Так начинают
Евгений Борисович Пастернак, вспоминая один из разговоров с отцом, рассказывает: «В связи с чтением в 10-м классе статьи Маяковского «Как делать стихи» я спрашивал у отца, как у него возникает стихотворение, с чего начинается — с гудения, как у Маяковского?
- Это ерунда. Все начинается с композиции, — сказал он. — Пока нет композиционного замысла, стихотворения не существует. Сколько бы ни подбирал строки или вслушивался в ритм, ничего еще нет. Только после возникновения композиции все и начинается».
Странно, не правда ли? Неужели Пастернак заранее предвидел, как будет расти стихотворение и чем кончится? Неужели даже стихи из «Сестры моей — жизни», такие, как «До всего этого была зима» или «Ты в ветре, веткой пробующем...», композиционно выстроены, написаны по плану? И как быть с его же утверждением «И чем случайней, тем вернее слагаются стихи навзрыд»?
Может быть, он сказал так сыну, потому что в это время (1940 год) переводил Шекспира?
Можно, конечно, согласиться, что уже в самом начале, на периферии сознания, возникает смутный образ всего стихотворения (об этом где-то есть и у Блока), т.е. примерная его величина, количество строф и т.д. И все-таки это именно очень смутное представление и уж никак не композиция.
Маяковский с его «гулом» куда правдоподобней. Сначала ему являлась тема: смерть Есенина, затем он искал нужную интонацию, буквально выхаживал ее на улицах и дома. Но как развернется стихотворение, к чему придет — вряд ли знал заранее.
Поэтическое мышление Маяковского, как правило дедуктивное, и в этом смысле он похож на поэтов ХУ111 века: те писали стихи на тему, — ода на восшествие на престол императрицы, он писал тоже «на тему»: «Рассказ литейщика Ивана Козырева о вселении в новую квартиру», «Стихи о советском паспорте», «Трус» и т.д. Недаром все его стихи имеют название, трех звездочек над стихами у него не бывает! Может быть, поэтому для него стихи начинались с «гула»: выбор темы — дело сугубо практическое, сознательное, рациональное.
(Мне-то кажется, что стихи начинаются с проблеска во тьме, с некоего озарения, с того, что можно назвать поэтической мыслью. Не вообще мысль, а поэтическая мысль, одетая в счастливую метафорическую рубашку. Собственно, на это и уходят душевные силы. Поэтическая мысль уже сама находит нужную интонацию).
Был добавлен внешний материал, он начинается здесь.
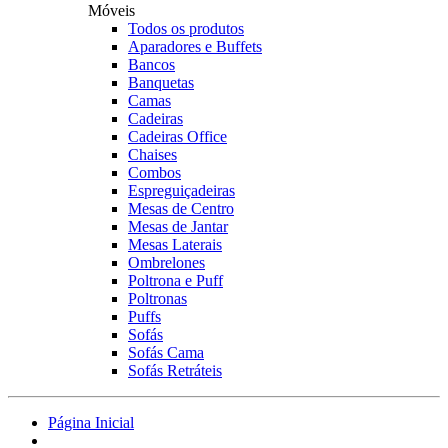
Móveis
Todos os produtos
Aparadores e Buffets
Bancos
Banquetas
Camas
Cadeiras
Cadeiras Office
Chaises
Combos
Espreguiçadeiras
Mesas de Centro
Mesas de Jantar
Mesas Laterais
Ombrelones
Poltrona e Puff
Poltronas
Puffs
Sofás
Sofás Cama
Sofás Retráteis
Página Inicial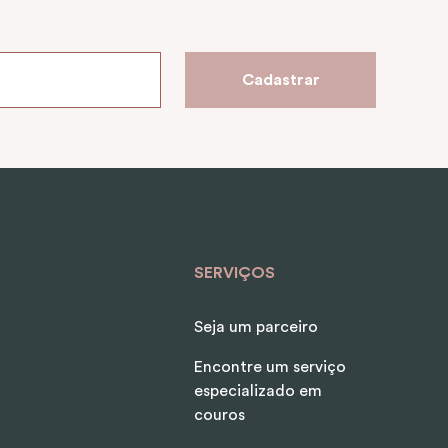
Cadastrar
SERVIÇOS
Seja um parceiro
Encontre um serviço
especializado em
couros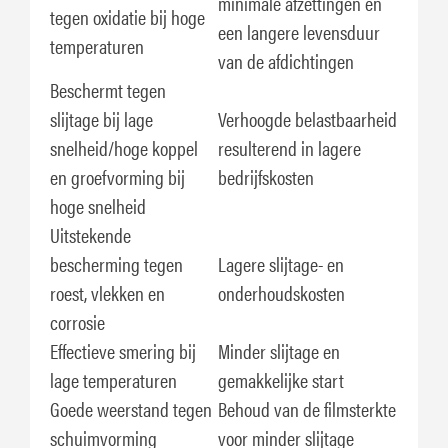
minimale afzettingen en
tegen oxidatie bij hoge
een langere levensduur
temperaturen
van de afdichtingen
Beschermt tegen
slijtage bij lage
Verhoogde belastbaarheid
snelheid/hoge koppel
resulterend in lagere
en groefvorming bij
bedrijfskosten
hoge snelheid
Uitstekende
bescherming tegen
Lagere slijtage- en
roest, vlekken en
onderhoudskosten
corrosie
Effectieve smering bij
Minder slijtage en
lage temperaturen
gemakkelijke start
Goede weerstand tegen
Behoud van de filmsterkte
schuimvorming
voor minder slijtage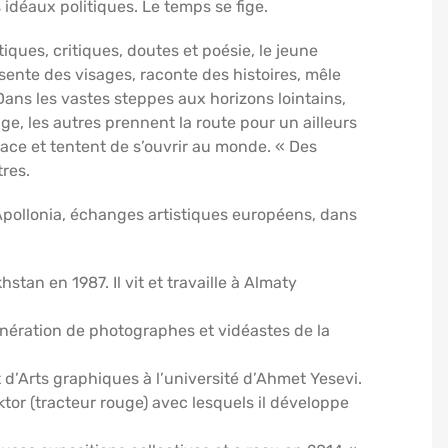
s idéaux politiques. Le temps se fige.
iques, critiques, doutes et poésie, le jeune
sente des visages, raconte des histoires, mêle
Dans les vastes steppes aux horizons lointains,
e, les autres prennent la route pour un ailleurs
lace et tentent de s’ouvrir au monde. « Des
tres.
 Apollonia, échanges artistiques européens, dans
.
tan en 1987. Il vit et travaille à Almaty
nération de photographes et vidéastes de la
 d’Arts graphiques à l’université d’Ahmet Yesevi.
aktor (tracteur rouge) avec lesquels il développe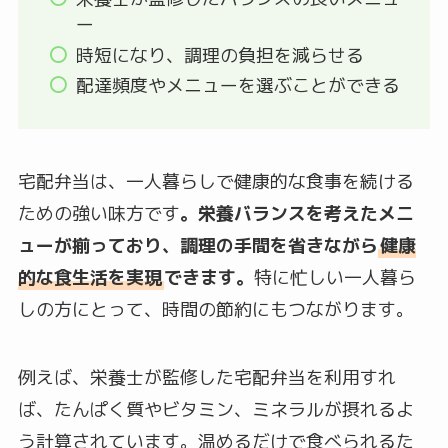
ー
時短になり、調理の負担を減らせる
配達頻度やメニューを選ぶことができる
宅配弁当は、一人暮らしで健康的な食事を続ける
ための強い味方です
。栄養バランスを考えたメニ
ューが揃っており、調理の手間を省きながら
健康
的な食生活を実現
できます。
特に忙しい一人暮ら
しの方にとって、時間の節約にもつながります。
例えば、栄養士が監修した宅配弁当を利用すれ
ば、たんぱく質やビタミン、ミネラルが摂れるよ
う計算されています。温めるだけで食べられるた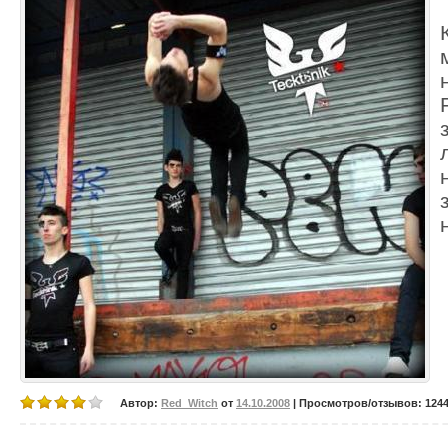
Автор:
Red_Witch
от
14.10.2008
| Просмотров/отзывов: 12440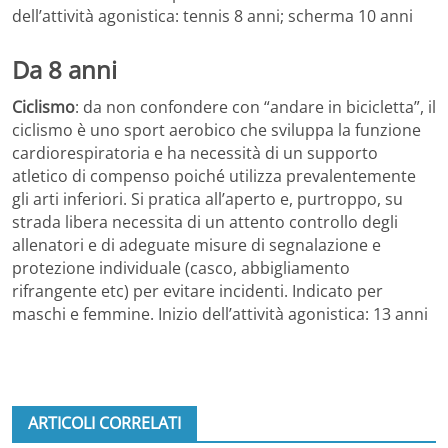
dell’attività agonistica: tennis 8 anni; scherma 10 anni
Da 8 anni
Ciclismo
: da non confondere con “andare in bicicletta”, il
ciclismo è uno sport aerobico che sviluppa la funzione
cardiorespiratoria e ha necessità di un supporto
atletico di compenso poiché utilizza prevalentemente
gli arti inferiori. Si pratica all’aperto e, purtroppo, su
strada libera necessita di un attento controllo degli
allenatori e di adeguate misure di segnalazione e
protezione individuale (casco, abbigliamento
rifrangente etc) per evitare incidenti. Indicato per
maschi e femmine. Inizio dell’attività agonistica: 13 anni
ARTICOLI CORRELATI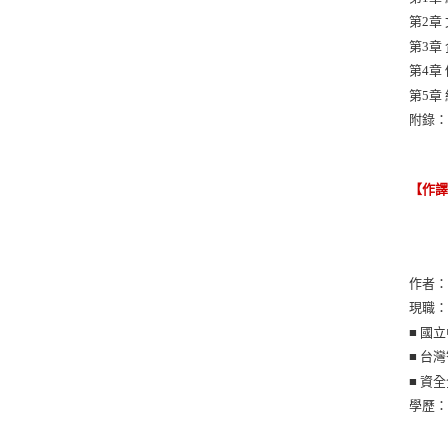
第2章
第3章
第4章
第5章
附錄
【作
作者
現職
■ 國
■ 台
■ 資
學歷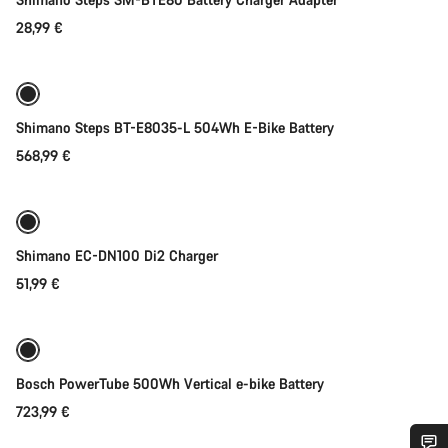
28,99 €
Adicionar ao carrinho
Shimano Steps BT-E8035-L 504Wh E-Bike Battery
568,99 €
Adicionar ao carrinho
Shimano EC-DN100 Di2 Charger
51,99 €
Adicionar ao carrinho
Bosch PowerTube 500Wh Vertical e-bike Battery
723,99 €
Adicionar ao carrinho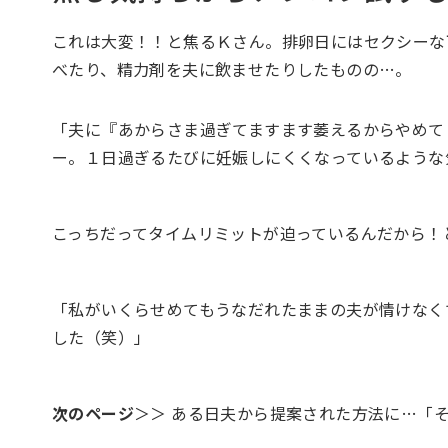
これは大変！！と焦るＫさん。排卵日にはセクシーな
べたり、精力剤を夫に飲ませたりしたものの…。
「夫に『あからさま過ぎてますます萎えるからやめて
ー。１日過ぎるたびに妊娠しにくくなっているような
こっちだってタイムリミットが迫っているんだから！
「私がいくらせめてもうなだれたままの夫が情けなく
した（笑）」
次のページ
＞＞ ある日夫から提案された方法に…「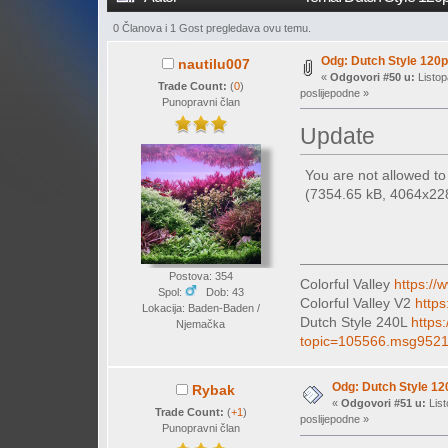
0 Članova i 1 Gost pregledava ovu temu.
Odg: Dutch Style 120p
nautilu007
«
Odgovori #50 u:
Listop
Trade Count:
(
0
)
poslijepodne »
Punopravni član
Update
You are not allowed t
(7354.65 kB, 4064x2284
Postova: 354
Colorful Valley
https://
Spol:
Dob: 43
Colorful Valley V2
https
Lokacija: Baden-Baden /
Dutch Style 240L
https
Njemačka
topic=105566.msg952
Odg: Dutch Style 12
Rybak
«
Odgovori #51 u:
List
Trade Count:
(
+1
)
poslijepodne »
Punopravni član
Впрочем, Фет, наверное, сказал бы, что еще важней душевный подъем, жизненная энергия, воодушевление, радость бытия. В одной из статей о нем я назвал это достиховым пространством, которое можно назвать и затактовым.
Кто же прав? Все правы. И Пастернак тоже. Сколько поэтов, столько и подступов к стихотворению. Скажу больше: сколько стихотворений, столько и подходов.
Спрашивают: как вы пишете стихи? И начинается «вранье». Одну из книг я назвал «Дневные сны». Разумеется, это название не имеет никакого отношения к дневному сну: днем я не сплю. «Не спите днем, пластается в
длину...» — кто же не помнит это пастернаковское предупреждение? «Дневные сны» — это стихи. Попробуйте человека спросить, что ему снилось? Человек начинает рассказывать, но поскольку сон алогичен, безумен, фрагментарен, прерывист, тут же возводятся логические мостики над пропастью, сюжет исправляется и выпрямляется в угоду логике.
Не так ли и поэт не может рассказать, как он пишет стихи? Начнет рассказывать — и «соврет». Всякий раз — по-разному. Сны повторяются редко; и плохо запоминаются.
2000
* * *
Сначала ввязаться в сраженье, ввязаться в сраженье!
А там поглядим, — говорил молодой Бонапарт.
Но пишется так же примерно и стихотворенье,
Когда вдохновенье ведет нас и, значит, азарт!
А долгие подступы, сборы, рекогносцировка, -
Позволь мне без них обойтись, отмахнуться позволь:
Так скучно, по пунктам, что даже представить неловко,
Пускай диспозицию Бенигсен пишет и Толь.
Шумите, кусты! Хорошо превратить недостаток
В достоинство. Мчитесь как можно быстрей, облака!
Короче, — твержу я себе. И всегда был я краток.
Тоска обжигала. И радость была велика.